▶ **Records supplied**:

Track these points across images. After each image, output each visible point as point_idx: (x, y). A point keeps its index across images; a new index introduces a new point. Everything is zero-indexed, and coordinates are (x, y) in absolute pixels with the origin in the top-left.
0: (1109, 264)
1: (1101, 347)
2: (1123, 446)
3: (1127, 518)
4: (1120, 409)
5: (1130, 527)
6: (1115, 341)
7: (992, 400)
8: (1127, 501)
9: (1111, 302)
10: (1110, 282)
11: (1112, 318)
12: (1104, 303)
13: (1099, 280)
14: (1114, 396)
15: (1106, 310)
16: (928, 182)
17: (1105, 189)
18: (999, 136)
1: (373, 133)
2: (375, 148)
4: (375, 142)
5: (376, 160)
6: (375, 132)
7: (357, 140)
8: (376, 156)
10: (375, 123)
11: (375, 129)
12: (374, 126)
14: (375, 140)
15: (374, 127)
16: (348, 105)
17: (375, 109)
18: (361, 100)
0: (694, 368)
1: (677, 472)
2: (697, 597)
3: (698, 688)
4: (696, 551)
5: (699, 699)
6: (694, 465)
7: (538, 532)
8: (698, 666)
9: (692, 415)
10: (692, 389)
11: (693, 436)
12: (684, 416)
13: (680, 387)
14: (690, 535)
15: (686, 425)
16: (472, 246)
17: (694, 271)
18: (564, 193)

▶ **Exercise instructions**: Taking the entries above, print exactly the lines starting at the line with "13: (1099, 280)" and ending at the line with "17: (1105, 189)", both included.

▶ **Solution to the problem**:
13: (1099, 280)
14: (1114, 396)
15: (1106, 310)
16: (928, 182)
17: (1105, 189)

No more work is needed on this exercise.